-- Start SUPPLIED TEXT --
There are three critical points here.
- Love for Jesus involves taking what He says seriously and acting on it. If He asks us to
do certain things we’ll do them simply because we love Him and want to please Him.
- If we do what He asks, out of this loving desire to please Him, He will give us another
“Counselor,” someone to hereafter assume the role He’s filled in our lives while here in
person.
- That “Counselor” is the Spirit of truth. The same Spirit that was given to Him “without
measure,” will be given to us. We must get this! The Spirit will be “with” us and “in” us.
This is what being born of the Spirit is. The Spirit who empowered and directed Jesus takes
up residence at the core of our being – spirit/heart/will – and assumes the role of Jesus.
At this point Jesus takes us to a whole new level. He says, “I will not leave you as orphans. I will come to you.”
- Jesus has been talking about going somewhere. He’s told His followers that they’ll have
someone else to fill the place He’s occupied in their lives. But now, He’s saying He will
“come” to them. The only explanation for this seeming ambivalence is that He’s teaching
something about His and the Spirit’s relationship. And so He is.
-- End SUPPLIED TEXT --
-- Start MATERIAL SHOWN --
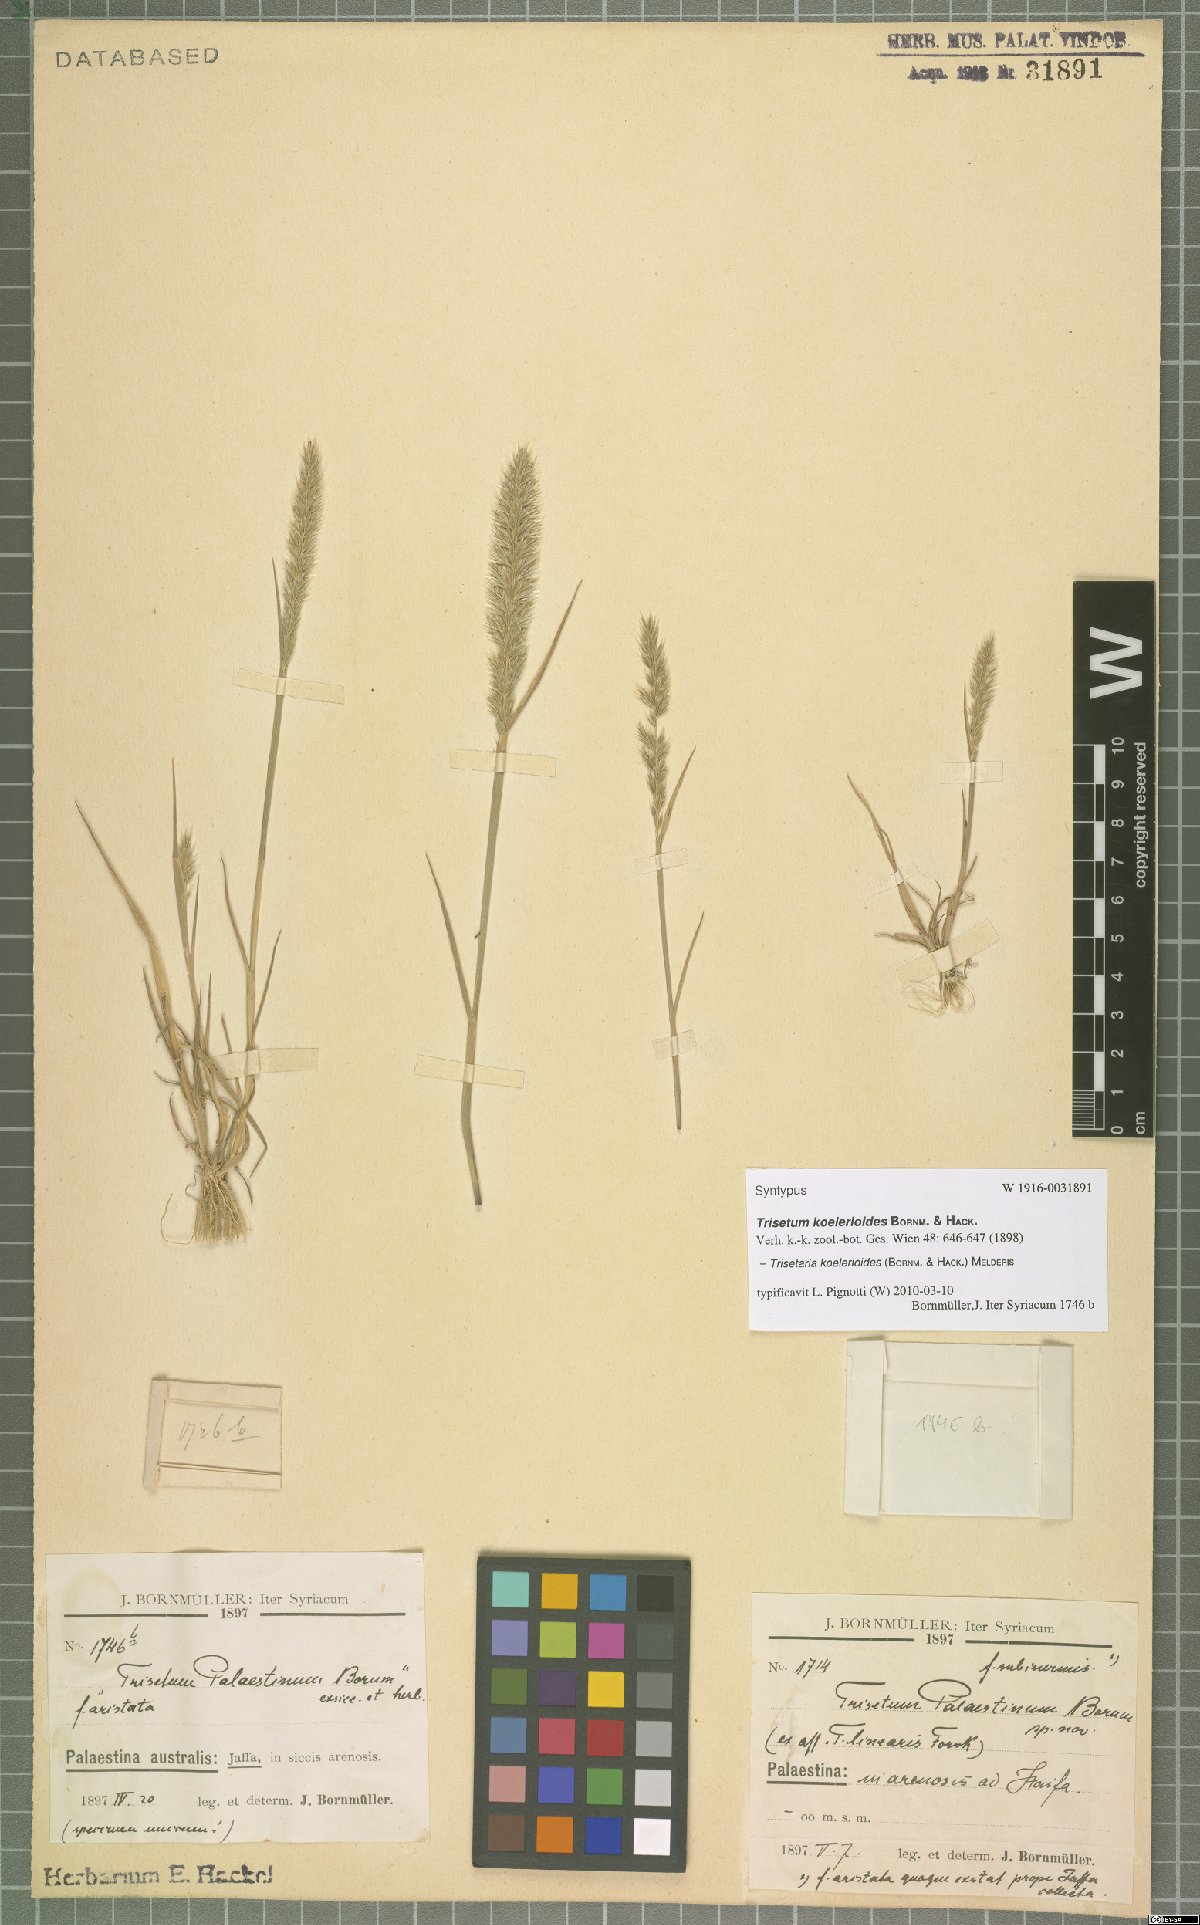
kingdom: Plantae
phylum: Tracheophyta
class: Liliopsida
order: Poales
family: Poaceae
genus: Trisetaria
-- End MATERIAL SHOWN --
-- Start MATERIAL SHOWN --
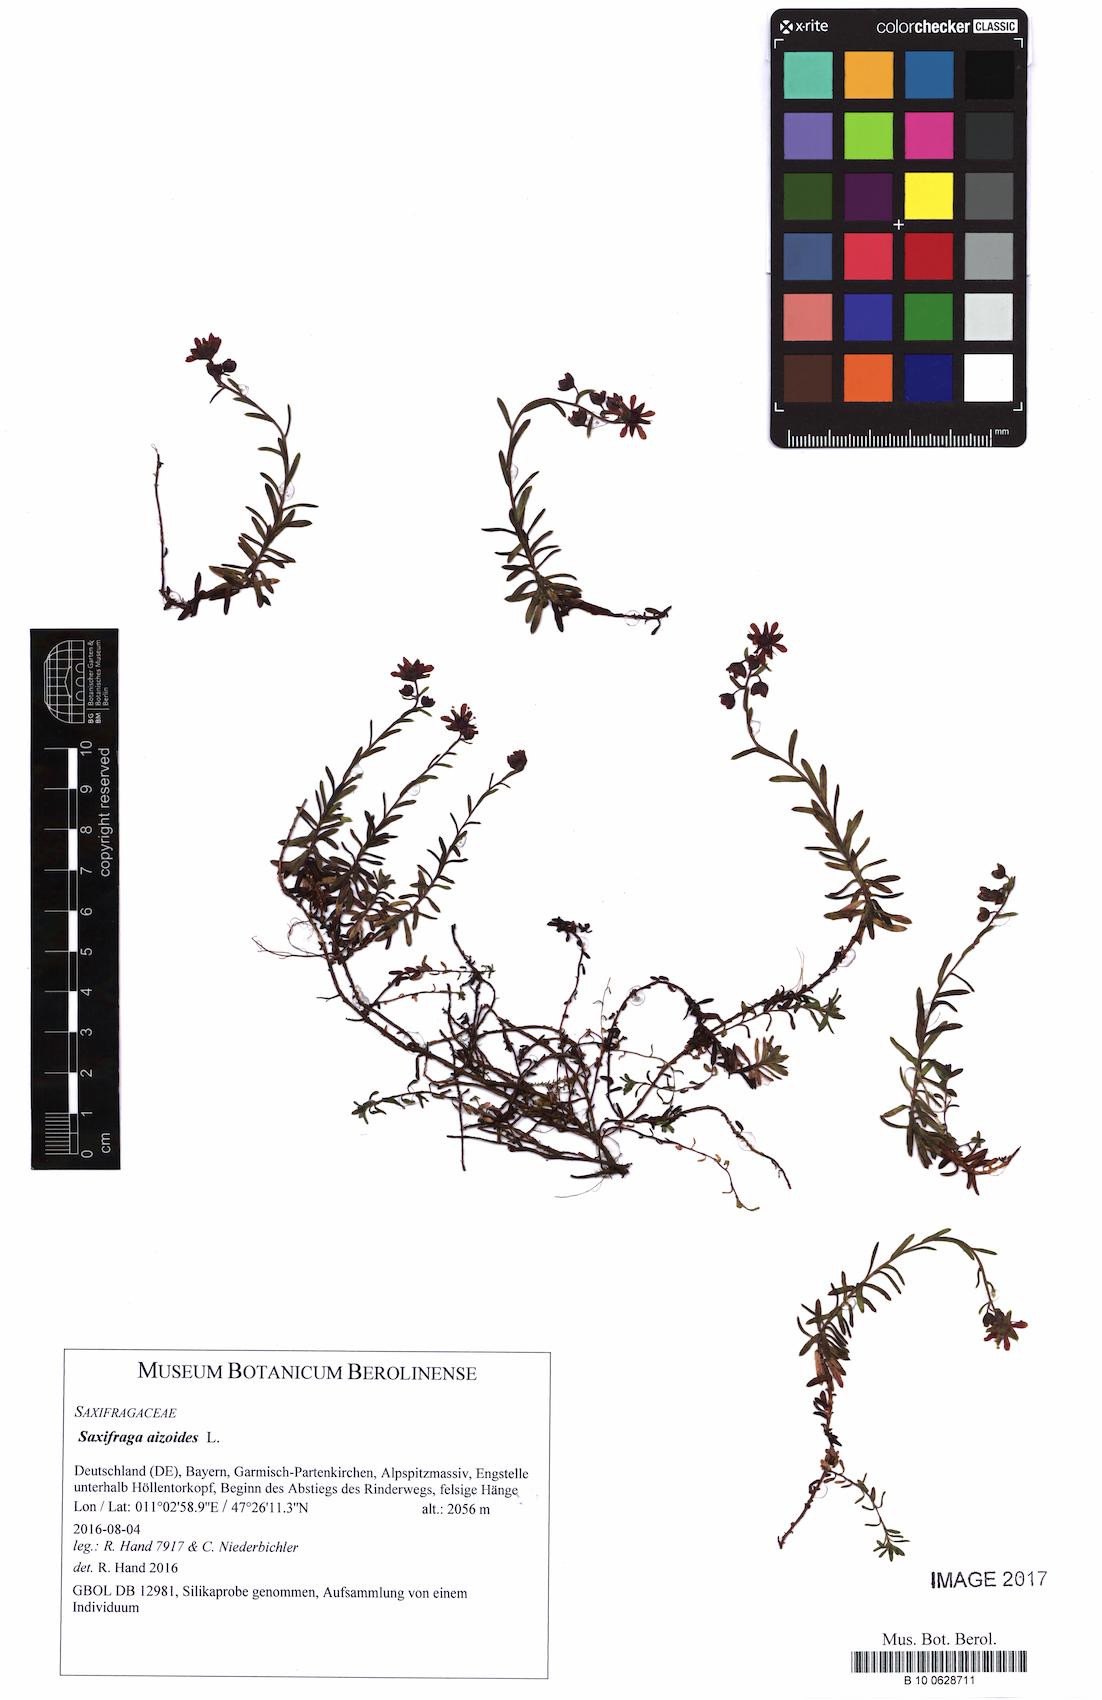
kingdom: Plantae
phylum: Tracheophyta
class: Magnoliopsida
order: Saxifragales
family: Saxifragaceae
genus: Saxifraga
-- End MATERIAL SHOWN --
**SHORT TASK 1**: Shorten the paragraph in the text about Jesus and the Spirit that begins "Jesus has been talking about going somewhere," keeping its main points.
**SHORT TASK 2**: In the text about Jesus and the Spirit, who is the "Counselor"?

**COMPLETE OUTPUT 1**: Jesus has spoken of leaving and told His followers that someone else will fill His place in their lives, yet now He says He will "come" to them. The only explanation for this seeming ambivalence is that He is teaching about the relationship between Himself and the Spirit.

**COMPLETE OUTPUT 2**: The Spirit of truth.